I don't think anyone's bitching about anything. I'm just pointing out that (NOT you by the way) that some who say, "Oh look what my 1D X can do!", or "Wow, the 5D Mark 3 is awesome!" and then post photos, those photos have some to do with the camera of course, but a good majority of it due to post-processing. I guess personally I want to see as little-processed (my own word) photos as I can, so that I can get an accurate respresentation of the actual photography going on. I"m personally not interested in seeing a photo that has been heavily processed in photoshop. It's just not me, sorry. I am in NO WAY claiming to be an artist. I respect professionals who are great at the photography and art. Yes, I do some HDR and ME work myself. It's fun! But when people share photos, especially on forums, the photos are going to be their best work, in-camera and post-processed. The post-processing part just doesn't interest me. I think the photos are aesthetically pleasing, sure. But it's more impressive to me at least to see a great photo that hasn't been processed much, if at all.

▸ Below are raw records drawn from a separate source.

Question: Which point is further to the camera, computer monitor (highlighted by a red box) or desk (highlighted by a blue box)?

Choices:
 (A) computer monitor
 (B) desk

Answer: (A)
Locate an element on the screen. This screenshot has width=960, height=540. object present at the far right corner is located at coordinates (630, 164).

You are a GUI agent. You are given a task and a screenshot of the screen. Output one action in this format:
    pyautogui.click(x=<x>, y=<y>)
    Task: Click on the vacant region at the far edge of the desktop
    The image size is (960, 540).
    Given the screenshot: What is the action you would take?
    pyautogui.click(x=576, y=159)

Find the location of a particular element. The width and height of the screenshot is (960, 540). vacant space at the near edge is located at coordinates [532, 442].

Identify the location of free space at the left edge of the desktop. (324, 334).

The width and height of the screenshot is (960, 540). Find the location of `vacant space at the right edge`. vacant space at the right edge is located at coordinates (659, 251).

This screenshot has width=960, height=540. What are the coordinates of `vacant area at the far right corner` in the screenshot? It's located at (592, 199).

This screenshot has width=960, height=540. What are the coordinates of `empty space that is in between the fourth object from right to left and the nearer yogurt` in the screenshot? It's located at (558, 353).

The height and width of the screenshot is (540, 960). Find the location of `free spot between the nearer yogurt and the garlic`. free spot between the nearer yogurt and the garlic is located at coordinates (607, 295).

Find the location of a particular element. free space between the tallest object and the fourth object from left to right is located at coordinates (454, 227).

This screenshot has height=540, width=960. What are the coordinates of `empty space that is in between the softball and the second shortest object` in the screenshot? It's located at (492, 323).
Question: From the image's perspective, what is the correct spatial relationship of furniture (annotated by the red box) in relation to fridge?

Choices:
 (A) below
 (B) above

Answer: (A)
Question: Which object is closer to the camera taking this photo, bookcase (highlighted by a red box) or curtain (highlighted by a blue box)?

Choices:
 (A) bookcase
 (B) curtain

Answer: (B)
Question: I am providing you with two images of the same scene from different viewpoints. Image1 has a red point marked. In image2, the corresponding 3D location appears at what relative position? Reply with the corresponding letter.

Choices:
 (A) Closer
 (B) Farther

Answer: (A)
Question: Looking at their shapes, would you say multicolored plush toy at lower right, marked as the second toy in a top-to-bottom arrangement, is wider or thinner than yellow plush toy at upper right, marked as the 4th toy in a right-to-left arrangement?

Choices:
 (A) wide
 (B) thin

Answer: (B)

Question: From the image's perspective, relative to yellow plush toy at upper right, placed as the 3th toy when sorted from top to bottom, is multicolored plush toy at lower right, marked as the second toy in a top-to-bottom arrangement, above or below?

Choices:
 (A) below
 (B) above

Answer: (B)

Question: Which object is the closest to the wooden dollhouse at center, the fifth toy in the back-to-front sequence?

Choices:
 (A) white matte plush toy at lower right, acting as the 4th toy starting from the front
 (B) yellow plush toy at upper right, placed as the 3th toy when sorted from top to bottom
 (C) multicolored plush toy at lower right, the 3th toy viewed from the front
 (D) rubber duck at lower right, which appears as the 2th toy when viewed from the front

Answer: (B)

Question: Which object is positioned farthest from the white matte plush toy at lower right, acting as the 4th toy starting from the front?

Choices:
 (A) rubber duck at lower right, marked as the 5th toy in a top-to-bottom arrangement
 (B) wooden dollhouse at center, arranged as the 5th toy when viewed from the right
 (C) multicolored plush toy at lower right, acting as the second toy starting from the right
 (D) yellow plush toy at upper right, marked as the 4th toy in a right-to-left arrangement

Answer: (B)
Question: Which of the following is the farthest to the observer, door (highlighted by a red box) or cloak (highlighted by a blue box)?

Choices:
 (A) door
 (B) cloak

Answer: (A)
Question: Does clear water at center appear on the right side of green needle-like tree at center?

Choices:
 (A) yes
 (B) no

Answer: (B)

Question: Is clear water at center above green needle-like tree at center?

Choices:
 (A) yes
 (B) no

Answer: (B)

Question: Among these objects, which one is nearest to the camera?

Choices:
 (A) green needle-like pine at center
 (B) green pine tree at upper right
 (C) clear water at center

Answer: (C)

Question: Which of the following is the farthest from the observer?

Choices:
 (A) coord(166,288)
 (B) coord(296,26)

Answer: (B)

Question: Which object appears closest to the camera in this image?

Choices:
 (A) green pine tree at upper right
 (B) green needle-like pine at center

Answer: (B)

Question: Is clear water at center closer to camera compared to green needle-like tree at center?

If you are a pro of course, doing weddings, sports, you HAVE to do it. I HAVE to do it. Doesn't make it more interesting to me though. 

And yeah, sorry, guess I can't let go of the old-school film days  Oh Kodachrome slide film...................

Edit: I've totally taken this thread off the original tracks. My apologies!


----------



## picturesbyme (Jul 25, 2012)

@!ex said:


> bdunbar79 said:
> 
> 
> > The problem with this idea is that anymore, it isn't about photography. Most of the photos posted on here I don't even look at because you can tell they are so heavily processed afterwards that it's art anymore, and not photography. It's now how well you can work your camera and lenses, it's how well you know Lightroom and Photoshop. Most of the people with awesome photos wouldn't have survived the film days, sorry. I'd much rather see basic processed RAW files out of LR or Camera RAW and converted to JPEG, 60 seconds tops, not 3 hours in Photoshop. Again, that's why since digital photography, I don't really care too much about posted photos. Some photographers love and blend the two arts together, but me personally, that's why some days I go shoot with my EOS-3, because you CAN'T get it wrong with film, it's either right, or not. Period. No fancy after effects.
> ...



What Alex said!

+
My father loved 35mm B&W film - all he had back then anyway..  - and I was about 5 or 6. 
He did all kinds of fancy effects on some of those photos .. that was about 35 yrs ago...
Every Photographer I looked up to - and I'm not talking about journalists since that's a totally diff. field - were people who had a very critical view and wanted to be better and wanted to make their creation better. 
I have the same view. Every photo I take, I find something that could/can be better. I am not a journalist, I am not interested to show "snapshot reality" in a way anyone can see it, I'd like to show it in my way. That means I change it - by re-shooting or CS - until I'm satisfied with it. Of course that doesn't mean I'm still going to be happy with it a year later...


----------